Objective → Leave out the pictures and repeat exactly the lines from the one containing "dynamic real-time deformability" through the final line of the listing below.

Data records →
◇ ◇ ◇ ◇ ◇
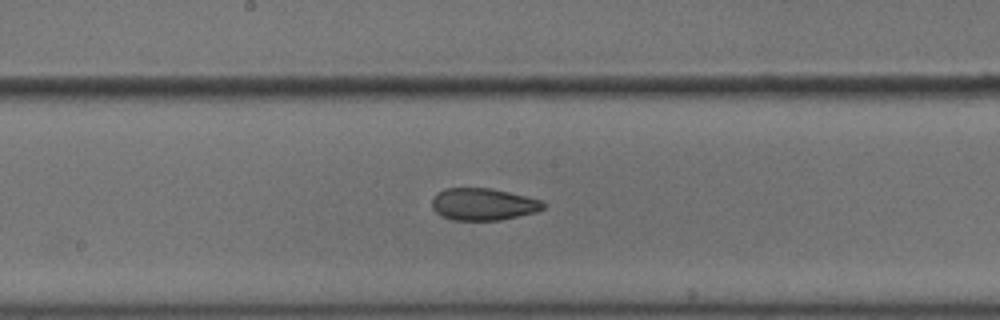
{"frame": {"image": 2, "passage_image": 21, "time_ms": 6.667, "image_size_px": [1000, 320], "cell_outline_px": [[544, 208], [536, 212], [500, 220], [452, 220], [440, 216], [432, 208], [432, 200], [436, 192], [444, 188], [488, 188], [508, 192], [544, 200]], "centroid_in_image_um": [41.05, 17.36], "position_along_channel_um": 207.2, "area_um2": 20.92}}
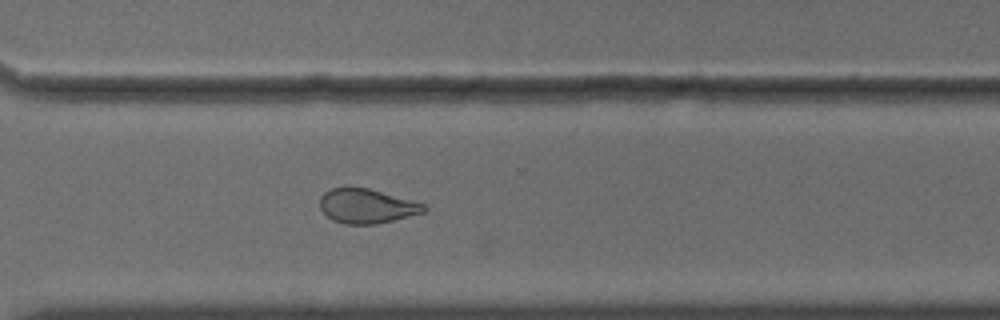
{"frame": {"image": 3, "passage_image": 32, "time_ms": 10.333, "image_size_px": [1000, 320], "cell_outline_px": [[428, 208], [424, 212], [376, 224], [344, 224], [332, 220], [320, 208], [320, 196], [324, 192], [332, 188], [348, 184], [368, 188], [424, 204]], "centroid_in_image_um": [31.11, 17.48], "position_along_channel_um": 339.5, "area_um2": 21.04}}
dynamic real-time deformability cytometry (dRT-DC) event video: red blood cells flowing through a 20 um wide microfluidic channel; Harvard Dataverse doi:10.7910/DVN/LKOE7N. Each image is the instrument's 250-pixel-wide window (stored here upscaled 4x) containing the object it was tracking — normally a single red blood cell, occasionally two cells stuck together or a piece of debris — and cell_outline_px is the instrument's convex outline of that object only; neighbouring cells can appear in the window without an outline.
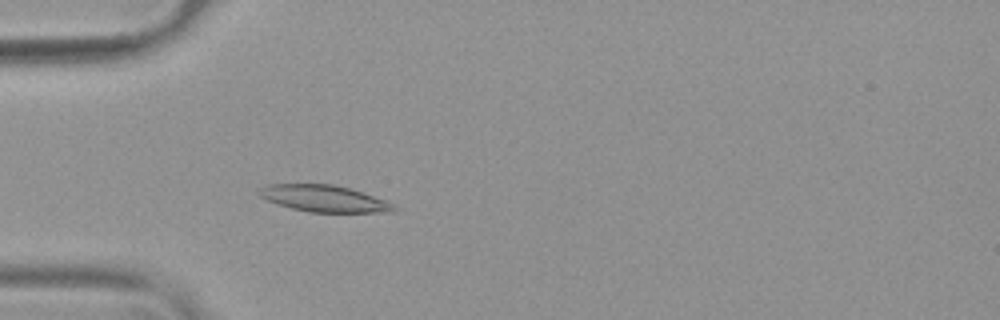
{"species": "common noctule bat (a hibernating species)", "species_latin": "Nyctalus noctula", "temperature_condition": "warm", "stored_images_in_passage": 40, "camera_frame_rate_fps": 3000, "um_per_image_px": 0.085, "animal": {"sex": "female", "body_mass_g": 19.9}, "frame": {"image": 1, "passage_image": 17, "time_ms": 5.333, "image_size_px": [1000, 320], "cell_outline_px": [[400, 208], [396, 212], [308, 212], [276, 204], [260, 196], [256, 192], [260, 188], [268, 184], [332, 184], [352, 188], [384, 200]], "centroid_in_image_um": [27.56, 16.87], "position_along_channel_um": 57.4, "area_um2": 21.04}}
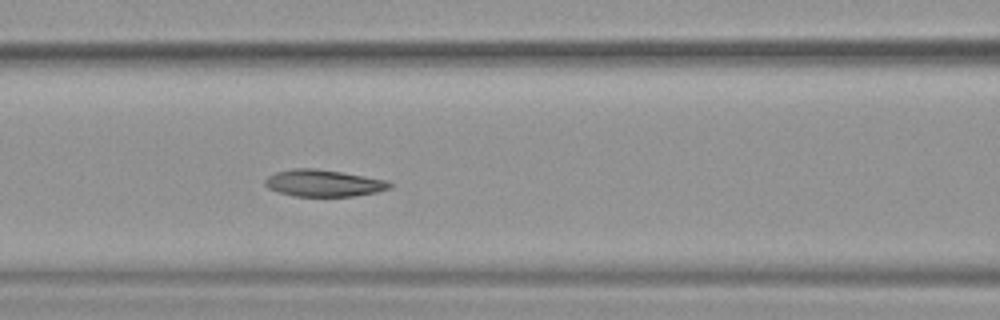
{"frame": {"image": 2, "passage_image": 24, "time_ms": 7.667, "image_size_px": [1000, 320], "cell_outline_px": [[392, 184], [388, 188], [376, 192], [352, 196], [292, 196], [268, 188], [264, 184], [264, 180], [268, 176], [276, 172], [292, 168], [316, 168], [364, 176], [384, 180]], "centroid_in_image_um": [27.43, 15.56], "position_along_channel_um": 139.2, "area_um2": 19.25}}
◇ ◇ ◇ ◇ ◇
Completed exercise →
dynamic real-time deformability cytometry (dRT-DC) event video: red blood cells flowing through a 20 um wide microfluidic channel; Harvard Dataverse doi:10.7910/DVN/LKOE7N. Each image is the instrument's 250-pixel-wide window (stored here upscaled 4x) containing the object it was tracking — normally a single red blood cell, occasionally two cells stuck together or a piece of debris — and cell_outline_px is the instrument's convex outline of that object only; neighbouring cells can appear in the window without an outline.
{"species": "common noctule bat (a hibernating species)", "species_latin": "Nyctalus noctula", "temperature_condition": "warm", "stored_images_in_passage": 40, "camera_frame_rate_fps": 3000, "um_per_image_px": 0.085, "animal": {"sex": "female", "body_mass_g": 19.9}, "frame": {"image": 1, "passage_image": 17, "time_ms": 5.333, "image_size_px": [1000, 320], "cell_outline_px": [[400, 208], [396, 212], [308, 212], [276, 204], [260, 196], [256, 192], [260, 188], [268, 184], [332, 184], [352, 188], [384, 200]], "centroid_in_image_um": [27.56, 16.87], "position_along_channel_um": 57.4, "area_um2": 21.04}}
{"frame": {"image": 2, "passage_image": 24, "time_ms": 7.667, "image_size_px": [1000, 320], "cell_outline_px": [[392, 184], [388, 188], [376, 192], [352, 196], [292, 196], [268, 188], [264, 184], [264, 180], [268, 176], [276, 172], [292, 168], [316, 168], [364, 176], [384, 180]], "centroid_in_image_um": [27.43, 15.56], "position_along_channel_um": 139.2, "area_um2": 19.25}}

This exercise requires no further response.